業務シーンを1つ選ぶと、AIが顧客役を務めてあなたと1回の会話を行います。終了後、評価フィードバックを確認できます。
共通の観点と、拠点の観点を分けて持てます
評価の観点の切り分け設定
UMU AIロープレでは、商談の各プロセスの評価の観点を、企業側で設定できます。全社で共通にする観点と、拠点ごとに変える観点を分けて持てるため、切り分けの線をそのまま練習と評価に反映できます。線をどこに引くかを決めるのは運用側であり、製品はその線を保つ側に回ります。
拠点の型を、他の拠点でも試せます
シナリオのテンプレート化
拠点で作り込んだ商談シナリオは、テンプレートとして保存し、別の拠点が呼び出して使えます。そのまま採用するのではなく、担当する顧客層に合わせて設定を変えたうえで練習に使えます。これにより、他拠点の型を参考にするか、自拠点の型を残すかを、現場が選べるようになります。
切り分けの判断材料を、データで持てます
拠点別・プロセス別の練習データ
ダッシュボードでは、練習の記録を拠点別、商談プロセス別に確認できます。どのプロセスが全社に共通する課題で、どこが拠点の事情によるものかを、担当者が見分けやすくなります。AIが担うのは反復練習と評価基準の統一までであり、どこまでを共通にするかの判断は、運用側の役割として残るのです。
複数の拠点で運用している企業の事例です
バイオ医薬品・800名規模
営業チーム800名超のバイオ医薬品企業では、営業体制が販売代理店を中心に各地域へ分散し、本部が用意できるのは研修資料までという状態でした(出典:導入企業へのヒアリング)。
そこでUMU AIロープレを活用し、同じ訪問シナリオライブラリを800名が使いながら、一人ひとりの内容に応じた個別フィードバックを受けられる体制を整えました。
その結果、新任営業が独り立ちするまでの期間が60日から30日に短縮され、新任営業に対する顧客満足度も23.5%向上しました(出典:導入企業へのヒアリング)。
アパレル・500店舗超
国内外100都市以上に500店舗超を展開する高級レディースアパレルグループでは、店舗ごとに接客の経験差があり、地域をまたいで同じ基準の練習機会を用意できない状況でした(出典:導入企業へのヒアリング)。

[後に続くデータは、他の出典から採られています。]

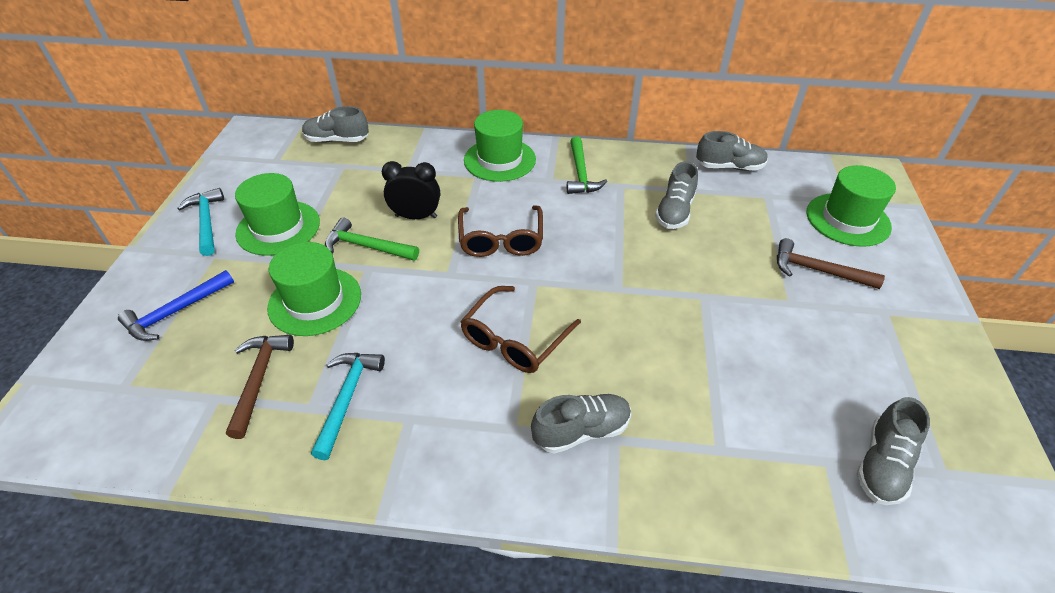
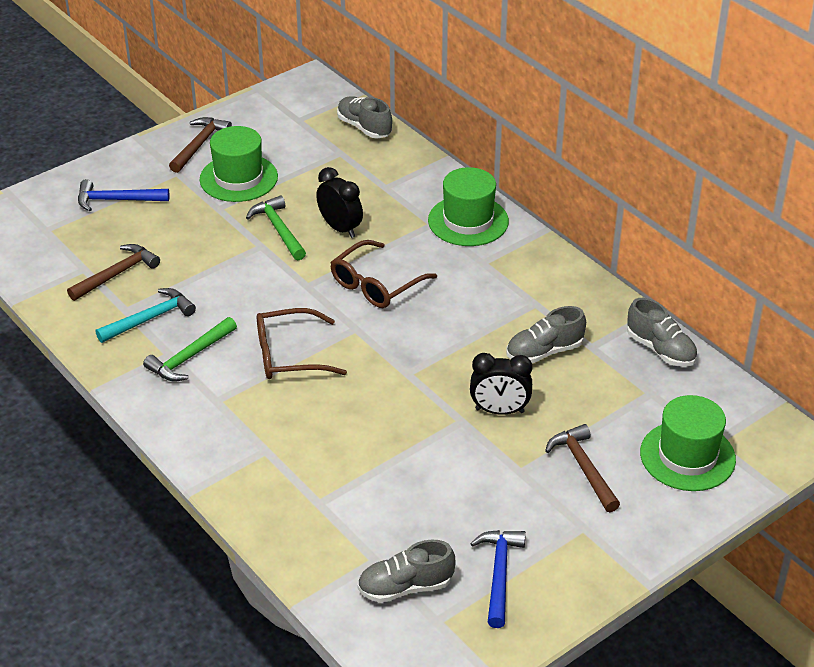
camera: 45 degrees right, 5 degrees down
(207, 222) = (199, 145): turquoise hammer -> brown hammer
(315, 301) = (201, 246): green hat -> none
(580, 173) = (517, 273): green hammer -> green hammer (189, 357)
(581, 431) = (253, 432): grey shoe -> none
(713, 270) = (499, 411): none -> black clock
(907, 392) = (499, 574): none -> blue hammer

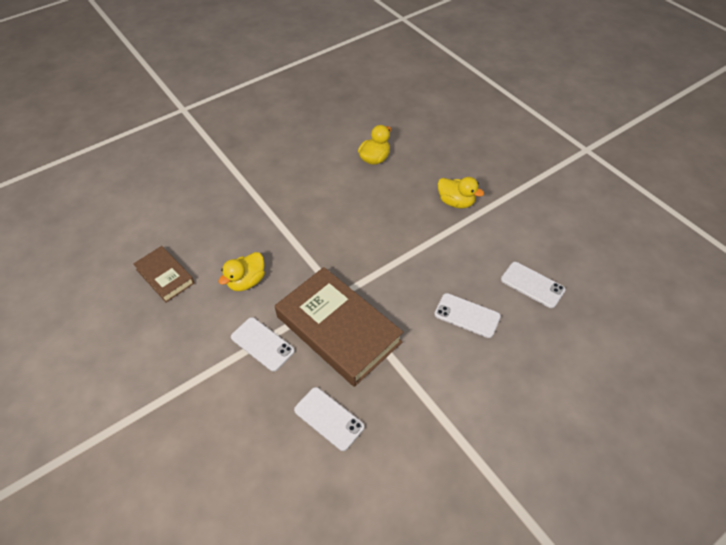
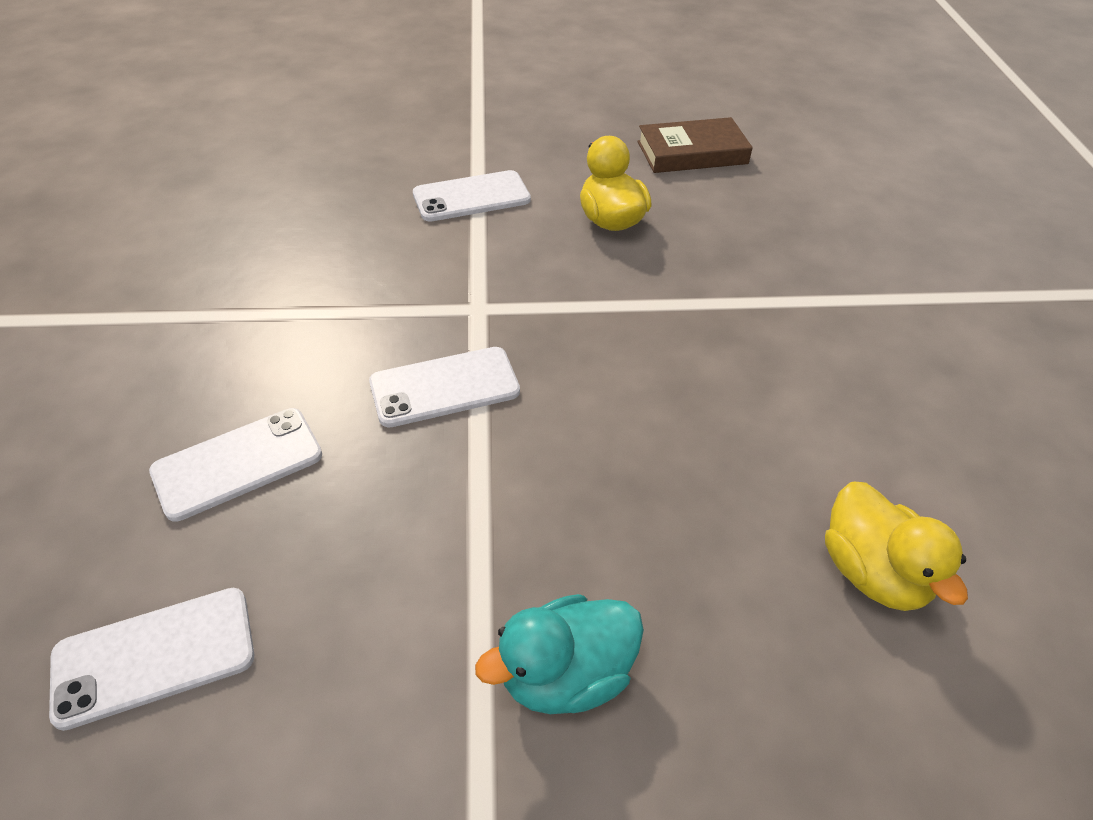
camera: 120 degrees right, 5 degrees down
(329, 418) = (283, 211): white phone -> white phone (444, 387)
(338, 329) = (411, 278): brown book -> none
(456, 202) = (565, 674): yellow duck -> turquoise duck

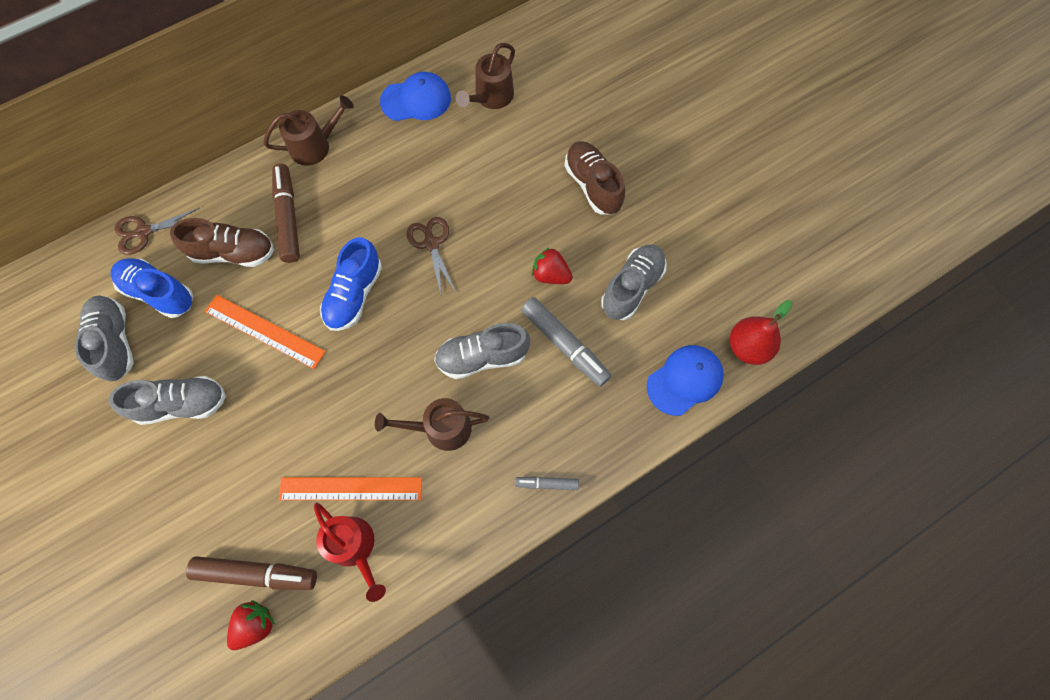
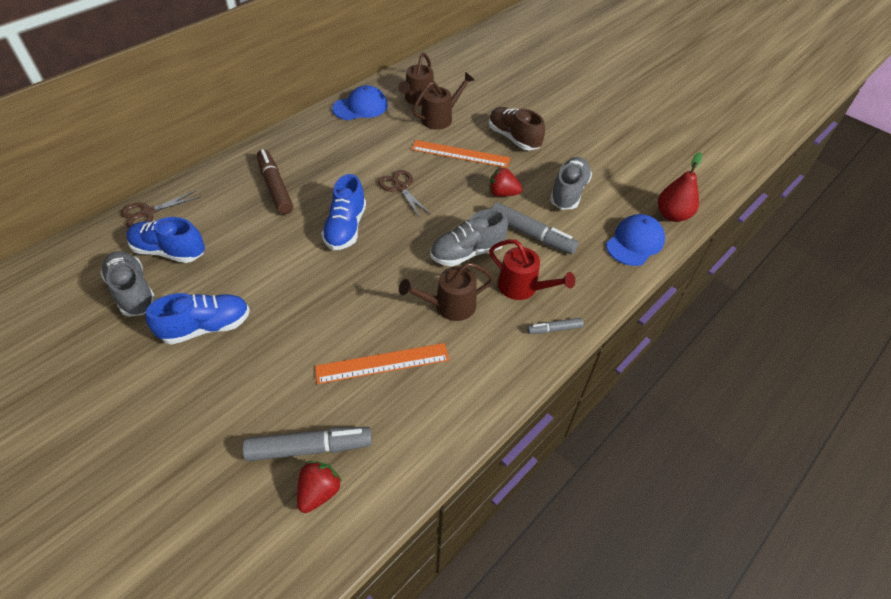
camera: 15 degrees left, 20 degrees down
(182, 404) = (206, 327): grey shoe -> blue shoe
(233, 253) = (232, 215): brown shoe -> none
(256, 573) = (310, 448): brown marker -> grey marker
(265, 331) = (273, 263): orange ruler -> orange ruler (460, 154)
(315, 146) = (287, 142): brown watering can -> brown watering can (440, 118)
(355, 547) = (400, 408): red watering can -> red watering can (522, 287)

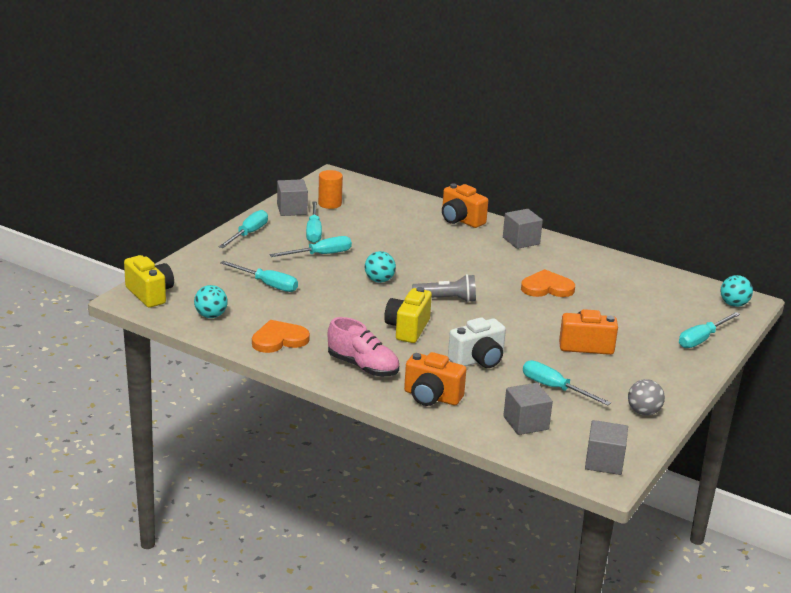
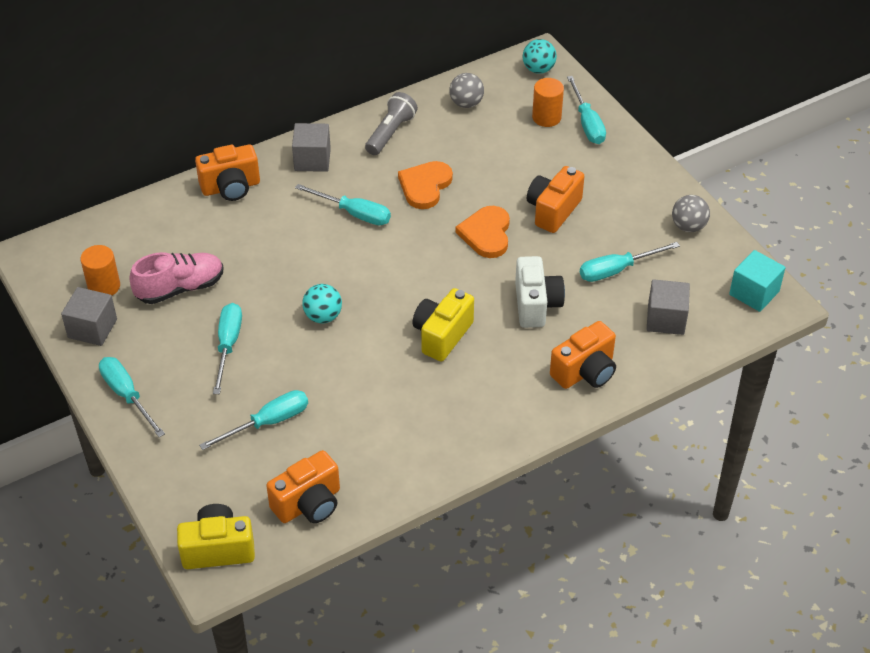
camera: 60 degrees left, 20 degrees up
(211, 316) = (308, 504): turquoise ball -> orange camera
(279, 339) = (401, 458): orange heart -> orange heart (486, 234)
(313, 231) = (165, 329): turquoise screwdriver -> turquoise screwdriver (354, 213)
(363, 366) = (497, 404): pink shoe -> pink shoe (180, 288)
(407, 329) = (442, 335): yellow camera -> yellow camera turned 75 degrees clockwise
(446, 299) = (400, 277): grey flashlight -> grey flashlight (390, 133)
(604, 462) = (754, 293): grey cube -> turquoise cube
(654, 283) = (466, 103): none -> grey ball
(684, 320) = (546, 117): none -> orange cylinder

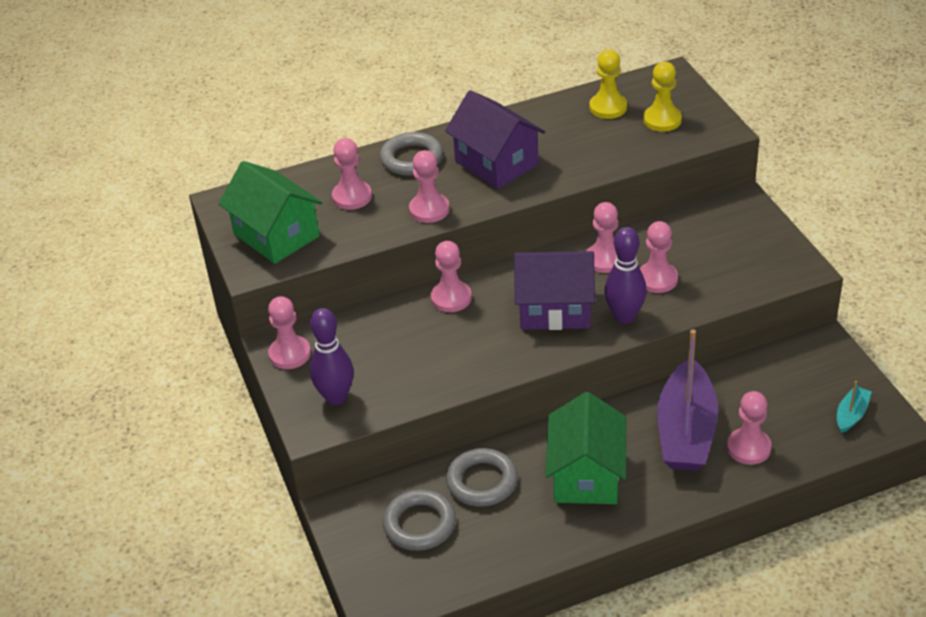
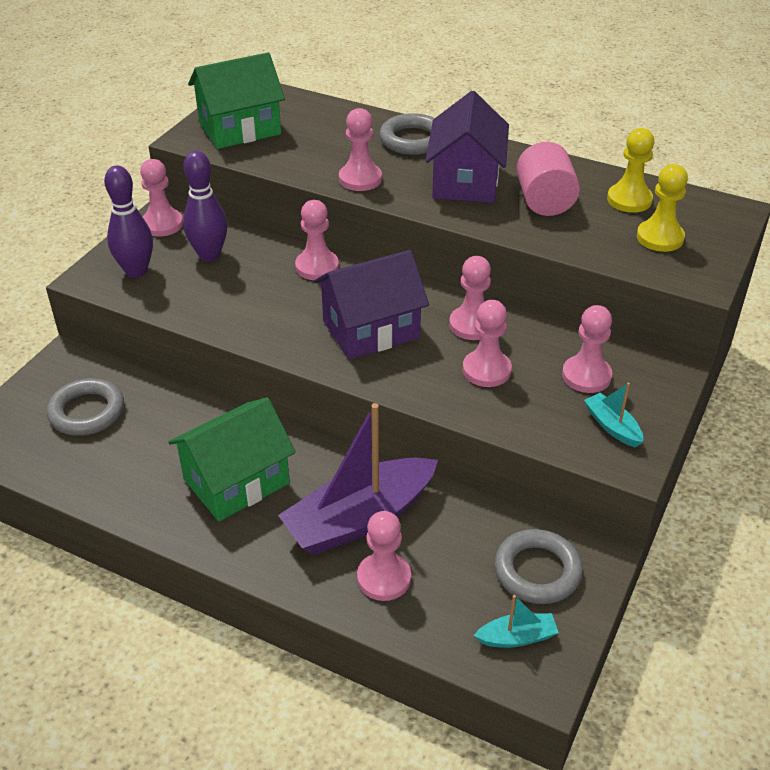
camera: 45 degrees right, 0 degrees up
(276, 235) = (240, 129): green house -> green house turned 60 degrees clockwise
(352, 197) = (328, 137): pink pawn -> pink pawn (586, 376)
(482, 481) = (168, 421): grey ring -> grey ring (537, 571)
(555, 309) = (371, 330): purple house -> purple house turned 75 degrees counterclockwise
(564, 143) = (544, 201): none -> pink cylinder
(624, 316) = (411, 376): purple bowling pin -> purple bowling pin (209, 255)
(766, 256) = (612, 426): none -> turquoise boat

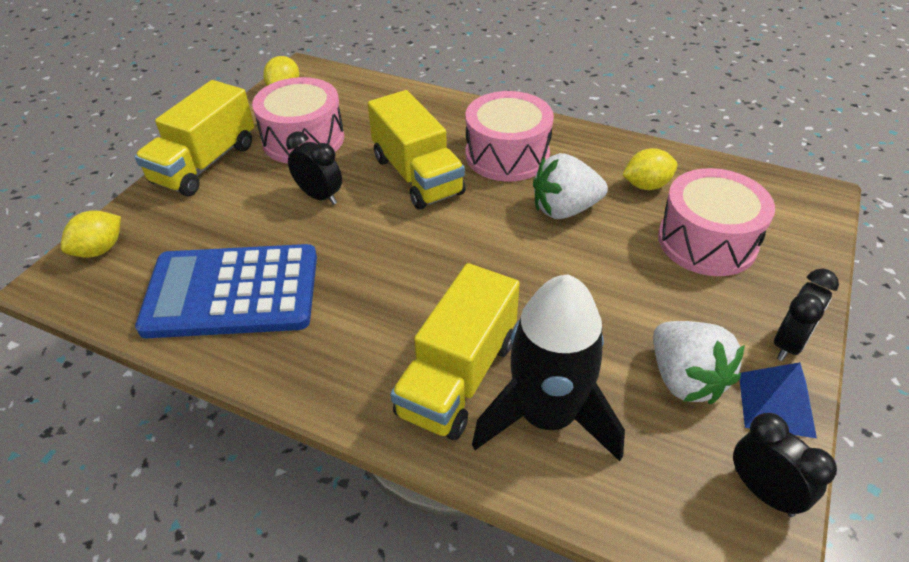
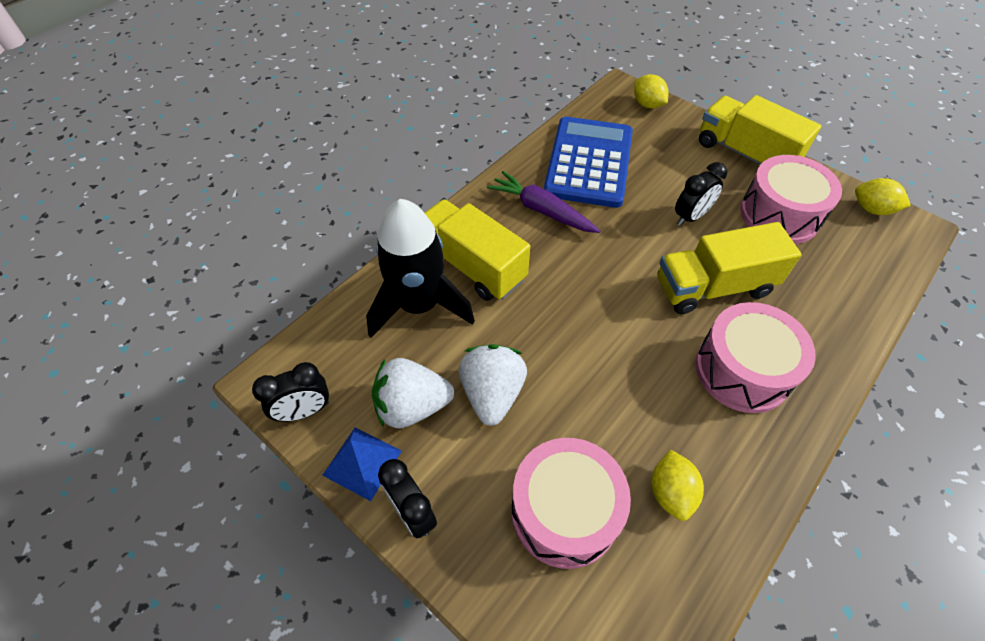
camera: 105 degrees right, 10 degrees up
(337, 324) = (541, 210): none -> purple carrot
(564, 209) = (642, 394): white strawberry -> white strawberry (492, 393)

そこでUMU AIロープレを活用し、自社の顧客層に合わせた複数のAI顧客タイプを設定したうえで、地域や店舗をまたぐスタッフが同一のシナリオライブラリで練習できる環境を整えました。
その結果、導入当年の大型セールでは自社チャネル経由の売上が前年比90%以上増加し、会員獲得率も前年比42%増加しました(出典:導入企業へのヒアリング)。